I cropped the moving (CT) image rather than the fixed (MR) image - perhaps you meant to as well?
I did so by “eye”, having selected min/max indices that roughly crop movIm
to fixIm
's extent:
movImCropped = movIm[25:290, 115:390, 198:250]
Here is a plot of two frames from fixIm
and movImCropped
, as well as fixIm
and movIm
by comparison.
It depends on how we subjectively define a good/poor/bad/terrible registration, but based on 10 repeated runs of registering movIm
to fixIm
, and of movImCropped
to fixIm
I would summarise my results as follows:
movIm
to fixIm
=> 1 decent result, 9 poor/bad results
movImCropped
to fixIm
=> 4 decent, 4 poor/bad, 2 terrible
The results are here if interested.
I fully accept that 10 is not a large enough number to draw any firm conclusions, but I find it surprising that the registrations of movImCropped
were just as bad, and some much worse, than movIm
.
I also tried implementing the ITKv4 framework:
optimizedTx = sitk.AffineTransform(3)
regMethod = sitk.ImageRegistrationMethod()
regMethod.SetMovingInitialTransform(initialTx)
regMethod.SetInitialTransform(optimizedTx, inPlace=False)
... (same metric, optimizer, multi-res, interpolator settings as before)
optimizedTx = regMethod.Execute(fixIm, movIm)
finalTx = sitk.CompositeTransform(optimizedTx)
finalTx.AddTransform(initialTx)
but those results were no better (I seem to recall getting successful results using the ITKv4 framework for landmark-initialized registrations but it perhaps the datasets were different).
I played around with samplingPercentage
and came to some surprising results. Using samplingPercentage = 0.5
(10 repeated runs), about 50% of the runs had terrible results, 40% were “bad”, and 10% “decent”.
Using samplingPercentage = 0.05
(10 repeated runs), 55% were decent, 45% were bad (none were terrible).
And using samplingPercentage = 0.01
(10 repeated runs), 80% were decent, 20% were poor (none were terrible).
I accept that there’s vagueness in “decent”, “poor”, “bad” and “terrible”, and not only have I not defined how I assign such scores, I didn’t use a rigorous or consistent way of assessing them.
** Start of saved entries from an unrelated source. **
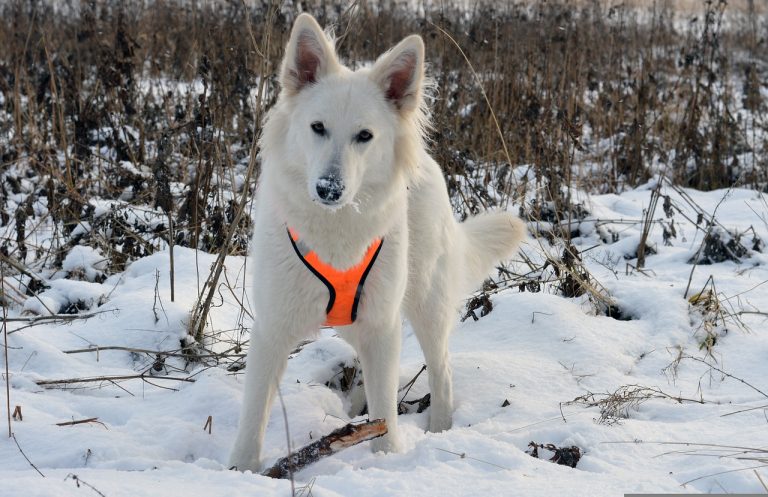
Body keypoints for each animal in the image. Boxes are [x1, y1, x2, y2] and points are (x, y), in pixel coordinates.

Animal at [228, 14, 528, 472]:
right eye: (318, 128)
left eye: (364, 136)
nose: (329, 189)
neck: (336, 231)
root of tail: (427, 161)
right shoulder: (272, 328)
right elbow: (253, 413)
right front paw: (241, 471)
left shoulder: (380, 324)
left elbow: (386, 413)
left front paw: (385, 461)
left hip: (423, 304)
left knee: (441, 370)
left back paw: (439, 428)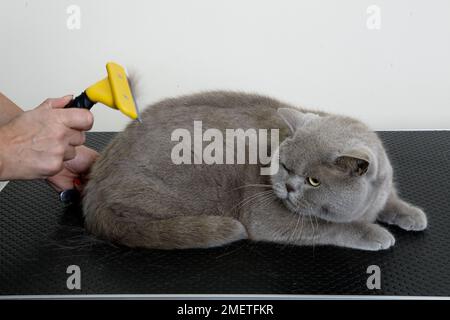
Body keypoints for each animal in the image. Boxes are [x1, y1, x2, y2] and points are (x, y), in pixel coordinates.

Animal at [81, 90, 428, 250]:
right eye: (285, 166)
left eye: (313, 180)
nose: (288, 187)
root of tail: (94, 186)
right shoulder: (268, 217)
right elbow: (330, 227)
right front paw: (374, 233)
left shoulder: (383, 187)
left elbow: (390, 199)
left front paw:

Rather I made very quick subjective assessments. Nontheless there seemed to be an inverse relationship between the sampling percentage and the quality of the registration.
So I decided to repeat the 1% runs, this time with 50 repeated runs: 66% were decent, 24% were poor, 10% were bad, none were as bad as the “terrible” results from the runs using 50% sampling.
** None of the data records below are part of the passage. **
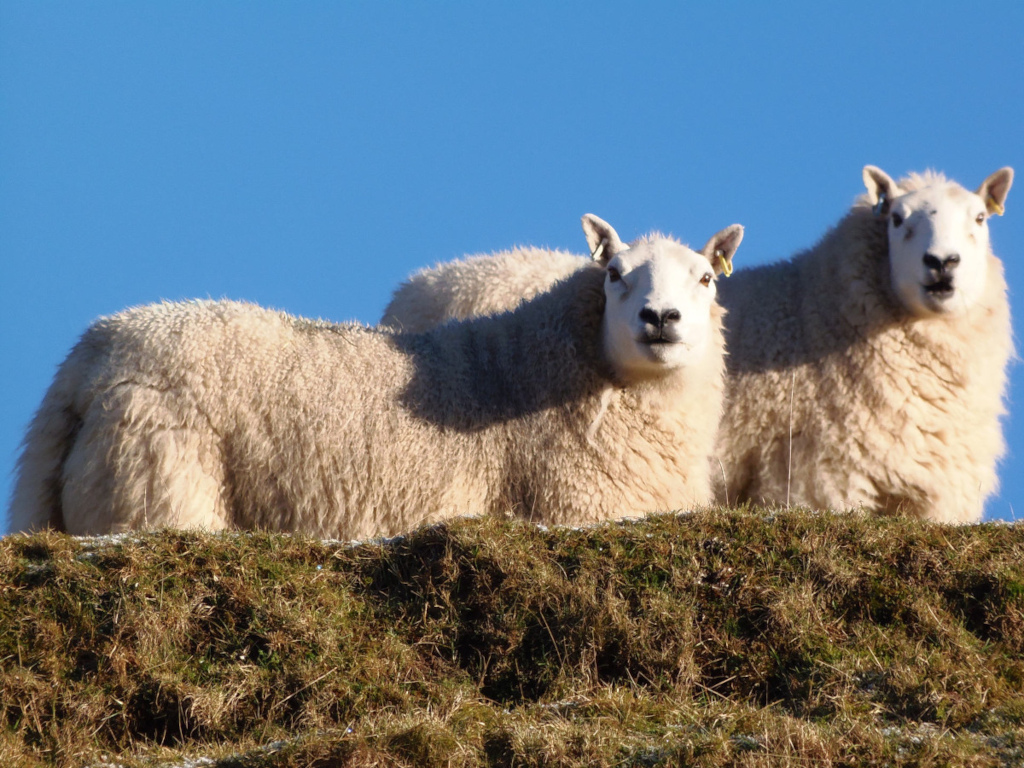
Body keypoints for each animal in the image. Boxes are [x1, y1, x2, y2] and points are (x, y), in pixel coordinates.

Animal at [8, 214, 743, 537]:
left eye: (706, 279)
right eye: (615, 273)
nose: (660, 317)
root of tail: (87, 360)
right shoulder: (576, 507)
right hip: (159, 490)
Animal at [380, 167, 1014, 523]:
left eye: (981, 219)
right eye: (898, 218)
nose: (942, 264)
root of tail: (422, 281)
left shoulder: (934, 494)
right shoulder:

These results seem counter-intuitive to me, since with more samples (randomly selected) I would reason that there is a greater likelihood that samples will fall within structure as well as noise, rather than just noise. But perhaps that assumption is wrong.
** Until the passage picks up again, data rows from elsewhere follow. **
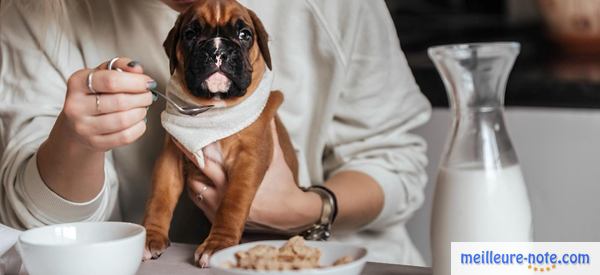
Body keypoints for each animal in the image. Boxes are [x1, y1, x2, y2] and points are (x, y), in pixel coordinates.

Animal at [141, 0, 300, 268]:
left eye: (244, 34)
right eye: (190, 34)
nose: (217, 50)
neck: (214, 109)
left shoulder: (249, 159)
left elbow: (232, 203)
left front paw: (218, 245)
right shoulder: (171, 157)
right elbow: (159, 198)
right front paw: (150, 236)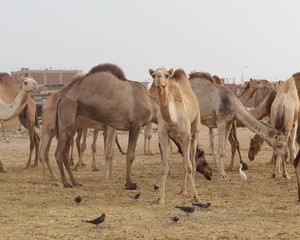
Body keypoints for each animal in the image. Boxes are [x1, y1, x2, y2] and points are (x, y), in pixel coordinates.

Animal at [149, 68, 202, 204]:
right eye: (153, 75)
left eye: (167, 75)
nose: (159, 77)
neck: (172, 119)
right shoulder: (163, 134)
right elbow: (165, 166)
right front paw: (160, 198)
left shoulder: (186, 134)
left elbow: (189, 165)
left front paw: (196, 196)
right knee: (185, 160)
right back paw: (182, 190)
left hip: (195, 129)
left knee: (193, 162)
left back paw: (192, 193)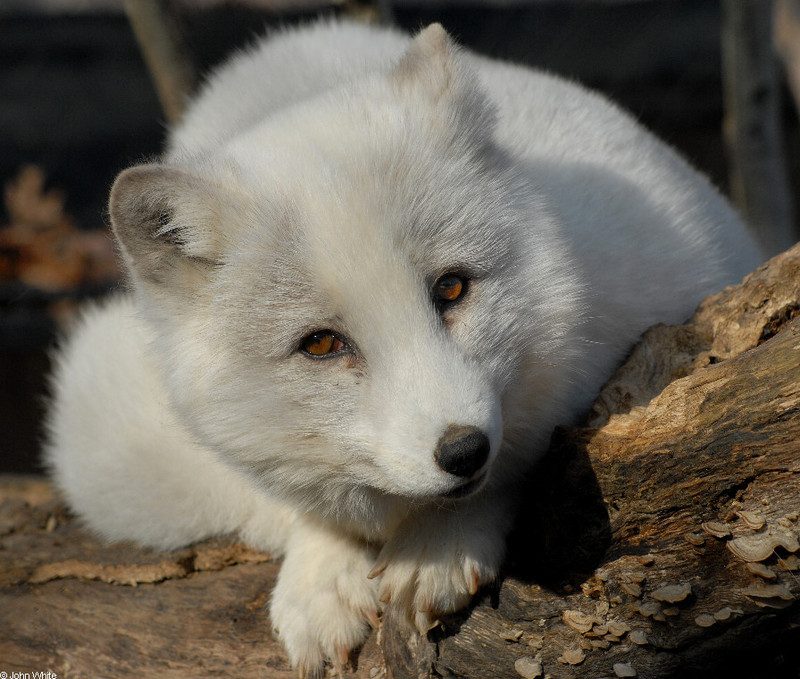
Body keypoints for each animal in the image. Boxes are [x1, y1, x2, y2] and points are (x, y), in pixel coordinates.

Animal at [45, 18, 764, 676]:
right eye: (322, 344)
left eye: (451, 288)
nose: (464, 450)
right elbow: (284, 493)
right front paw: (324, 570)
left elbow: (524, 452)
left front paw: (437, 543)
Can anyone comment on my findings and explain why I might have found that more samples result in worse registrations?
A final point:
I got much better (and consistent) registrations using BSplines with LandmarkBasedTransformInitializer
than with affine with LandmarkBasedTransformInitializer
The BSpline method uses SetOptimizerAsLBFGS2
(when using scale factors) or SetOptimizerAsLBFGSB
(when not), as opposed to SetOptimizerAsGradientDescent
for the affine registration.
But they both use the same metric: SetMetricAsMattesMutualInformation
(I found that for some datasets the BSpline registrations were well enough with 5% samplingPercentage
, when affine registrations needed 50%).
Based on the fact that the metric used for the affine and bspline registration were the same, why should the bspline perform so much better? Might it be down to the optimizer rather than the metric?